Licencja
Passion and form, modernity and tradition in the Midaregami poems of Yosano Akiko
Abstrakt (EN)
Yosano Akiko (1878–1942) gained fame as a poet, both in tanka and modern shintaishi form, as s wife of Yosano Tekkan, also a prominent poet and literary magazine editor, and as a feminist, pacifist and social reformer, author of many texts published in Seitō or Bluestocking magazine. Although through her lifetime she produced many thousands of tanka poems, her most succesful and most discussed collection of poetry was the first one, Midaregami or Tangled Hair, published in 1901. Being the first poet, and a female one, to use words like ”breasts” in the tanka, she scandalized and received harsh criticism from some literary figures of her time, and by others she was criticised for creating poems hard to comprehend.
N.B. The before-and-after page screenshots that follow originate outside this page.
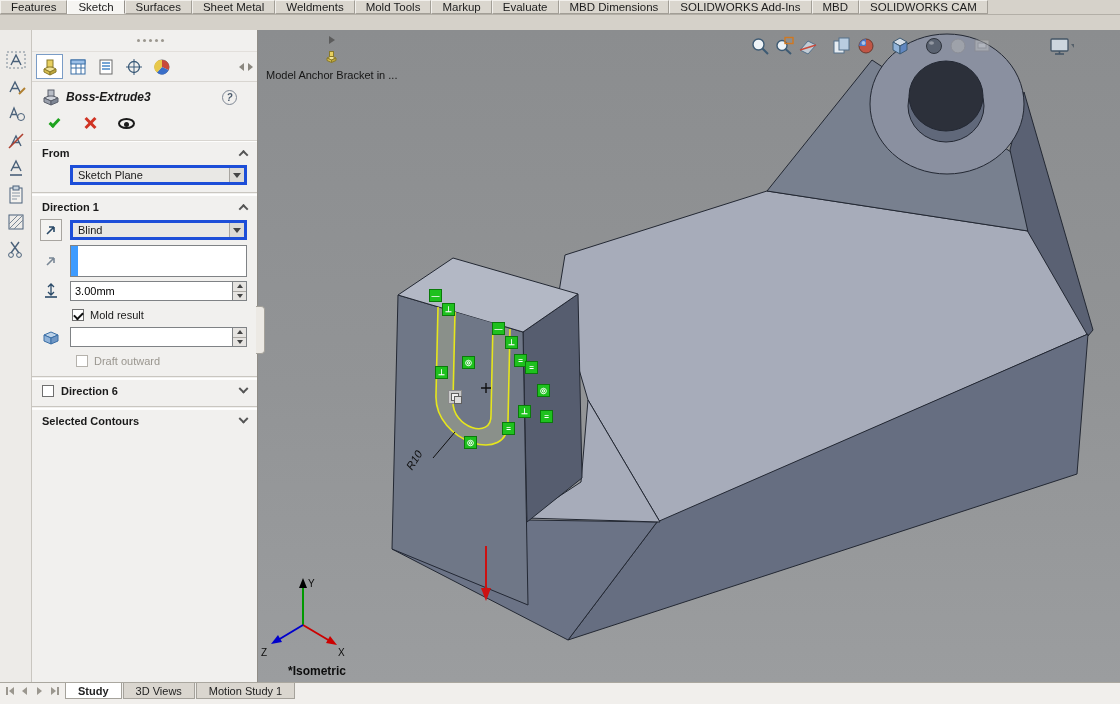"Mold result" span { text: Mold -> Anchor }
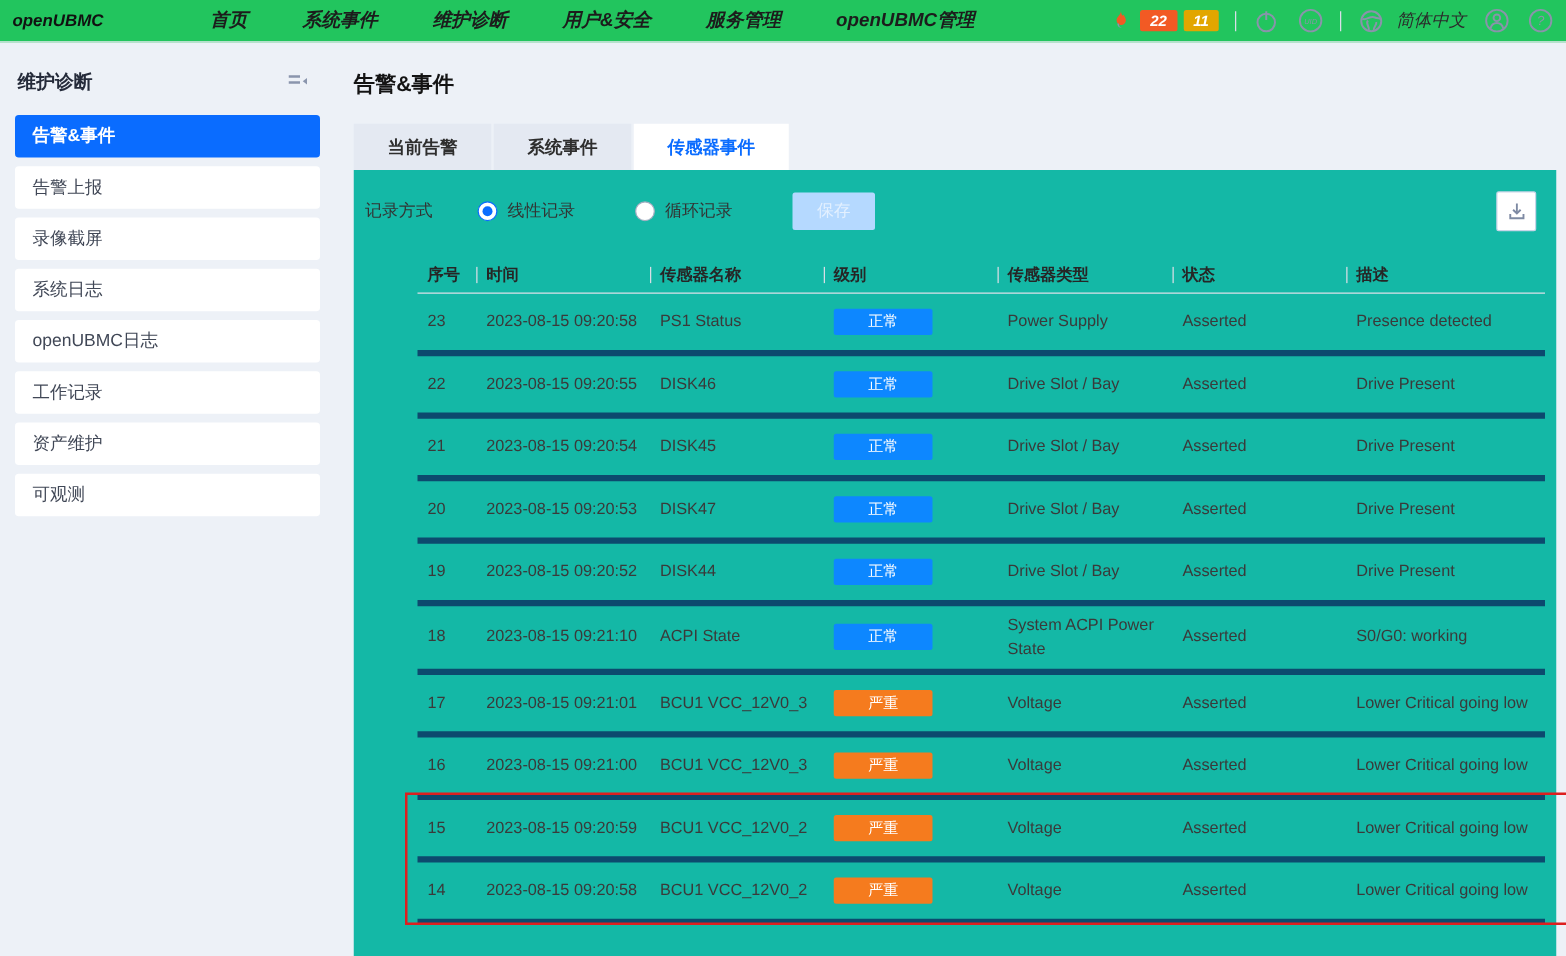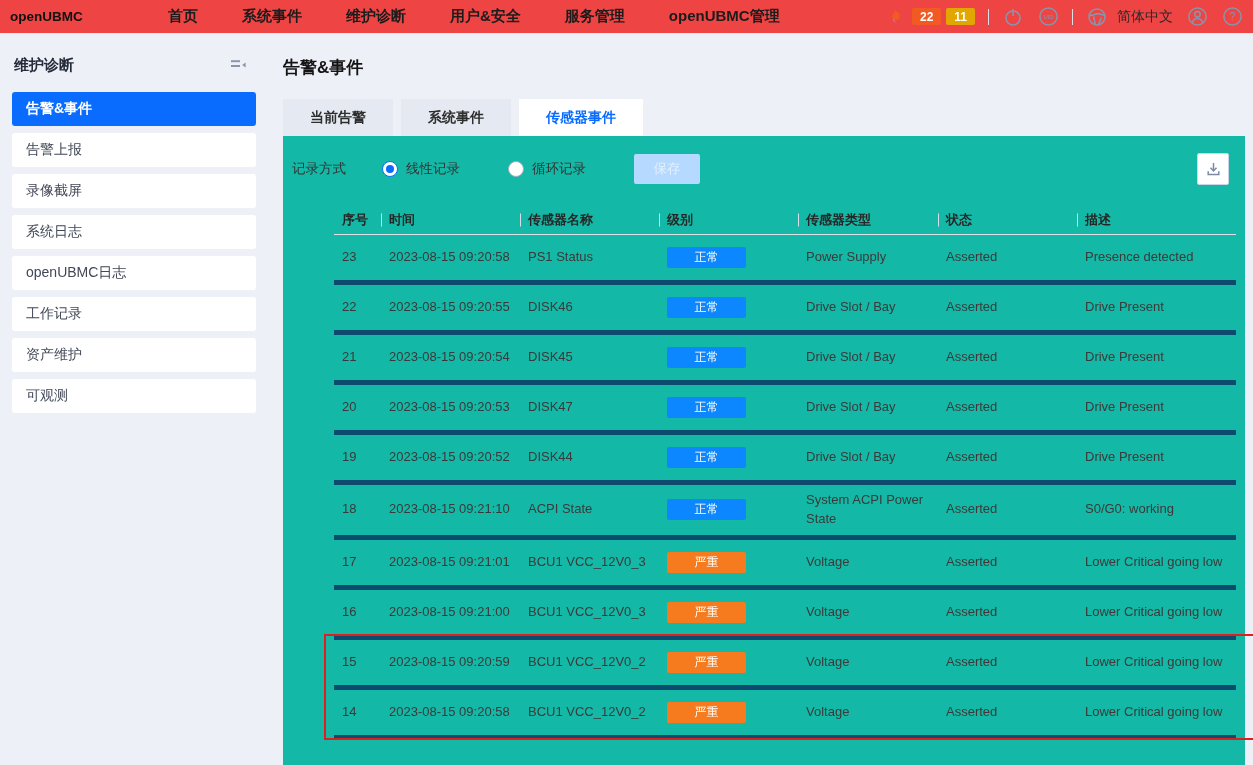"openUBMC" .topbar { background: #ef4444 -> #22c55e; font-style: none -> italic }
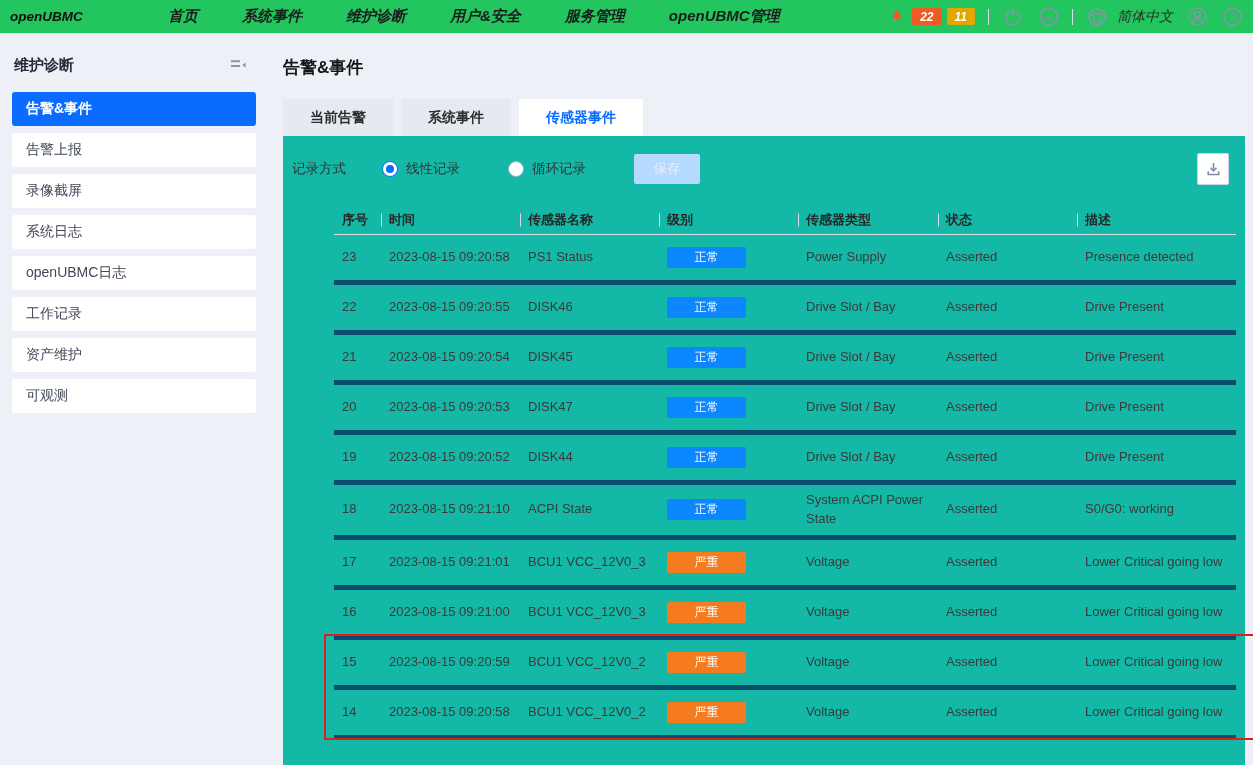"当前告警" .tabs { gap: 8px -> 2px }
In the first half of 20th century her poems appeared to be full of passion and eroticism, her women were active and conscious of the beauty of their bodies and their sexuality. Yosano Akiko is still remembered as a scandalist and the creator of most assertive, passionate poetry, but how is this passion created? In this paper I will attempt to analyse the modernity and tradition in Yosano Akiko’s poems. In order to understand better the uniqueness of her poetic art, I will take into consideration her language and peculiarity of the versification of her poems.